Кажется, обошлось.
Глава 7
Это называется сова.
Еще один пункт в бесконечном перечне того, чего следует остерегаться маленьким опоссумам. Впрочем, когда они подрастут, хищники уже не будут представлять для них такую угрозу.
Амлет жив, только поцарапал нос, ободрал колени да еще сломал хвост, и теперь он навсегда останется кривоват. Но после случившегося гастроли на тропе приходится отменить, и новых выступлений пока не ожидается.
После той ночи Амлет изменился. Апельсинка замечает, что манера игры у него стала иной. Он больше не вопит «Быть или не быть!» и не выпячивает грудь. Чудом избежав когтей совы, он перестал строить из себя звезду и держится поближе к Апельсинке. Поговаривают, что он «не верит в свои силы».
Мама не жалуется, хотя спина у нее изранена. Мама говорит, что это все луна. В ярком свете любой становится беззащитен.
– Вот вам и еще один урок: следите за луной и за звездами. Свет – очень важная вещь, от него может зависеть успех или провал всего представления.
Проходит неделя. Опоссумы изо всех сил стараются позабыть о страшных совах и о том, каким предательским может быть свет полной луны. Теперь, ведя детенышей вверх по дереву или перетаскивая их на спине, мама очень редко дает им советы. Она все больше молчит и смотрит куда-то вдаль, на что-то видимое ей одной. Она и здесь, и не здесь.
Еще несколько ночей спустя, когда луна успевает постареть, а в ветвях воет ветер, мама объявляет:
– Сегодня мы расходимся и начинаем сольные выступления.
Маленькие опоссумы пугаются. Они никогда еще не выступали поодиночке; наоборот, мама приучила их работать труппой. Но мама продолжает:
– Этой ночью вы пойдете и сами найдете себе пищу. И это не генеральная репетиция. Я хочу увидеть, чему вы научились.
Алан обматывает хвост вокруг живота и утягивает талию. Кажется, ему от этого не очень приятно. Он спрашивает:
– А можно мы лучше выступим труппой? Мы ведь всегда вместе, и…
Мама прерывает его взмахом лапы:
– Вы уже большие. И сильные. Вы готовы к главной роли.

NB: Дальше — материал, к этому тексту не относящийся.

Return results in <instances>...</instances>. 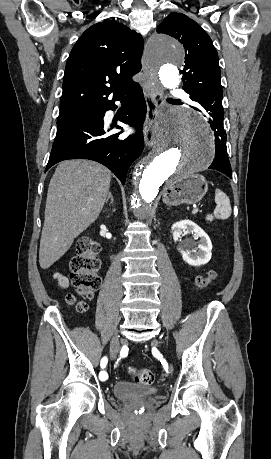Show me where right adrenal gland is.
I'll return each mask as SVG.
<instances>
[{"label": "right adrenal gland", "mask_w": 271, "mask_h": 459, "mask_svg": "<svg viewBox=\"0 0 271 459\" xmlns=\"http://www.w3.org/2000/svg\"><path fill=\"white\" fill-rule=\"evenodd\" d=\"M109 200H111V204H114L113 196H111V192H108L106 204H108Z\"/></svg>", "instance_id": "right-adrenal-gland-1"}]
</instances>
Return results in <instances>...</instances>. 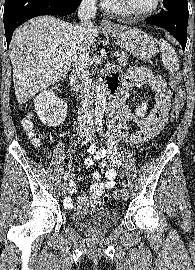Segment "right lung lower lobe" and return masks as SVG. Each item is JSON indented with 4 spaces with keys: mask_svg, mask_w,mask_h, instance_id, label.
<instances>
[{
    "mask_svg": "<svg viewBox=\"0 0 195 270\" xmlns=\"http://www.w3.org/2000/svg\"><path fill=\"white\" fill-rule=\"evenodd\" d=\"M80 2L81 0H5L3 20L8 47L14 30L20 24L39 15L72 14Z\"/></svg>",
    "mask_w": 195,
    "mask_h": 270,
    "instance_id": "obj_1",
    "label": "right lung lower lobe"
}]
</instances>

Мамин голос становится мягче, в нем проскальзывает нотка грусти.
– Помните, я рассказывала вам о своем детстве и о моих сестрах Валенсии и Валери?
Маленькие опоссумы кивают.
– А как мы однажды встретили мою сестру Вильму, помните?
Дети снова кивают.
– Но мы с Валенсией, Валери и Вильмой теперь живем поврозь. А Вэнса, Ванду и Вольдемара я не видела с детства. Вольдемар говорил, что хочет выступать на экране, и, думаю, он своего добился.
Маленькие опоссумы молчат. Мама тоже ненадолго умолкает, а потом продолжает:
– В этом году на праздники я побывала в водостоке, где мы родились, и оставила там подгнившую грушу. Я шла почти всю ночь. Можно было бы быстрее, но шел дождь. И еще я нашла спагетти, свернула из них венок и украсила им грушу. Но в ответ никто ничего не оставил. И все равно мы семья, и этого не изменить, даже если мы совсем не видимся.
Дети сидят не шелохнувшись.
Антонио шепчет на ухо Апельсинке:
– Это называется ностальгия.
Апельсинка наклоняется ближе:
– Это тоже про театр?
– Нет, – шепотом отвечает Антонио, – это когда вспоминаешь, как раньше было хорошо. Для этого даже притворяться не надо.
Но мама не говорит больше ни слова о своих братьях, сестрах, о том, где они живут и нашел ли кто-нибудь из них грушу с венком из спагетти. И вовсе ничего не говорит о своей маме. И о папе – тоже.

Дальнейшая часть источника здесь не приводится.